Kunyahan di bibir Zea terhenti, perasaannya menjadi tidak senang mendengar kalimat yang baru saja Rey pertanyakan. Ucapan yang seketika mengingatkan Zea pada masa lalunya, Alan.

"Trauma dalam hal?"

"Cowok dan... cinta."

"Heem. Bagi gue semua cowok itu sama. Mereka manis di awal aja saat penasaran, giliran udah dapetin sifatnya berubah. Mungkin emang benar, gak semua cowok di dunia ini sama. Tapi sejauh yang gue temui sekarang, mereka sama. Beda waktu nyakitinnya aja."
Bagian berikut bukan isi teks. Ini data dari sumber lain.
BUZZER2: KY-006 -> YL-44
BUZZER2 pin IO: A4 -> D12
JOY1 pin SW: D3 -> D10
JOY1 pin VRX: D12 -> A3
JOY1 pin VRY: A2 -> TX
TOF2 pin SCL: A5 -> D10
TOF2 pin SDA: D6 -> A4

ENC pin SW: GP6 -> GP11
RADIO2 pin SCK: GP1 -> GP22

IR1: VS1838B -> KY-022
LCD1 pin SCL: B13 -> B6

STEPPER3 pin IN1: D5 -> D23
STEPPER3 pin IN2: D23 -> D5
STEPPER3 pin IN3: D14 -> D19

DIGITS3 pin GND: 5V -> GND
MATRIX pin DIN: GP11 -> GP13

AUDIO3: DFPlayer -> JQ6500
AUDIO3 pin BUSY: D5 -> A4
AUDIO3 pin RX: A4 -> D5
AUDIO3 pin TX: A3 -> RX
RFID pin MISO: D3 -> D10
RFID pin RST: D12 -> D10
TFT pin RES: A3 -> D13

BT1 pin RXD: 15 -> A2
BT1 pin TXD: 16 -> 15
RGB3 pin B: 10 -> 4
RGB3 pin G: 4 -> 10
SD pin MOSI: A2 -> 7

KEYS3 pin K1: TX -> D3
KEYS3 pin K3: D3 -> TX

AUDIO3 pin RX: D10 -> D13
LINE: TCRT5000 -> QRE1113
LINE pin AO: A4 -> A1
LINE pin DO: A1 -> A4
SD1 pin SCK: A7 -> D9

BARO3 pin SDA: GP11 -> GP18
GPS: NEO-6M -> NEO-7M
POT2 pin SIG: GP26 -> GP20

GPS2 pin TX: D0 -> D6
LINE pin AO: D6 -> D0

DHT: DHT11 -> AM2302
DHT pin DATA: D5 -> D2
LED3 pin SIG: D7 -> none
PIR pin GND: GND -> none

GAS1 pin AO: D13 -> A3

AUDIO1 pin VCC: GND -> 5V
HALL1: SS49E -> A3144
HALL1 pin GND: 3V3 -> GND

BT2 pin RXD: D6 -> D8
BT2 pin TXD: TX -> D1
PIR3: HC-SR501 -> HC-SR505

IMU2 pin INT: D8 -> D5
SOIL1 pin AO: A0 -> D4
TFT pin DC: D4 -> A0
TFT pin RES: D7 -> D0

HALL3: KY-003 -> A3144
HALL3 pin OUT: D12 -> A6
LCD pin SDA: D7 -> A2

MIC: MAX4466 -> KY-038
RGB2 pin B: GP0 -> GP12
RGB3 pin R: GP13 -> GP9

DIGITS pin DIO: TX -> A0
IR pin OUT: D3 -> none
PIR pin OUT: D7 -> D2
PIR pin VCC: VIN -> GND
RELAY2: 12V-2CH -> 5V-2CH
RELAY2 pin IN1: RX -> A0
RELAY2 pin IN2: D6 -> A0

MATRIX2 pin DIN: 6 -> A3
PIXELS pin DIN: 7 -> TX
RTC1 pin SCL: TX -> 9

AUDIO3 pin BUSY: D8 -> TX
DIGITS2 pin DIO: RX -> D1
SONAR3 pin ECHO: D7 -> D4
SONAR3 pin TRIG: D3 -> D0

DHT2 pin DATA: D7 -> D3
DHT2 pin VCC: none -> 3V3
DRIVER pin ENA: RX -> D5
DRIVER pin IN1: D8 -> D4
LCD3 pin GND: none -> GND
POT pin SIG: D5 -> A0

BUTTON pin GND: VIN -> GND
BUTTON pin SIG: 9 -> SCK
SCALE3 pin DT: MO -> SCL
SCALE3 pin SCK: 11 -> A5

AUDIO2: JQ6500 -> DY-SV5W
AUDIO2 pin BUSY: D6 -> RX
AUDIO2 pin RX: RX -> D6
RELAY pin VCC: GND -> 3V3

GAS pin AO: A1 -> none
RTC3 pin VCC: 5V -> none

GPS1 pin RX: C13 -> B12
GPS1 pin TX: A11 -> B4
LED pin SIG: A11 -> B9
"Kalo lo deketin gue buat hubungan yang lebih, maaf, mungkin untuk sekarang gabisa. Tapi kalo lo mau temenan, gue bisa-bisa aja."

"Gue punya masalah percintaan yang terlalu sakit buat diceritain. Gue gabisa cerita ke lo, gue belum sepenuhnya percaya sama orang baru. Sorry," lanjutnya menjadi penjelasan terakhir.

"Yang ketiga?"

Rey menggelengkan kepalanya. Penjelasan Zea tadi cukup menjelaskan bahwa ada luka di masa lalu yang membuat Zea sulit percaya ke cowok baru. "Yang ketiga nanti aja ya. Tugasnya udah? Soalnya udah malam, gabaik nanti sakit."

Merasa heran namun tak mau terlalu dipikir, Zea mengemas laptopnya ke dalam tas. "Udah kok. Pesanannya belum dibayar kan?"

"Udah gue bayar Zea, lo gak perlu keluarin uang kalo sama gue, ya."

Siapa yang tidak suka dibayarin seperti ini? Jelas Zea juga suka, hanya saja dia merasa tidak pantas mengingat tak ada hubungan yang terjalin dengan Rey. "Gue masih ada uang, lain kali jangan lo terus yang bayar. Nanti bangkrut."

"Izinin gue buat bikin lo bahagia ya Zea. Walau sekecil apapun effortnya."

"Kenapa?"

"Karena gue suka ngelihat orang bahagia, gue bakalan nemenin lo terus."

***

Hari demi hari keduanya semakin dekat, tak jarang tiap malam Rey selalu meminta sleepcall. Bahkan sekarang saat cowok itu sedang nongkrong bersama teman-temannya pun tetap bisa menelfon Zea. Jelas hati Zea terenyuh, bagaimana bisa dia dijadikan prioritas oleh laki-laki yang tak menjalin status apa-apa dengan dirinya?

Sesak, saat Zea teringat masa lalunya. Zea yang selalu mengemis kabar dan waktu, selalu ditinggal berjam-jam, hubungan yang terjalin dibuat untuk menunggu kabar saja.

"Zea udah mau bobo?"

Zea yang tengah mengetik cerita itu menggeleng, padahal tau Rey tak akan bisa melihatnya. "Belum, jam 11 nanti mungkin."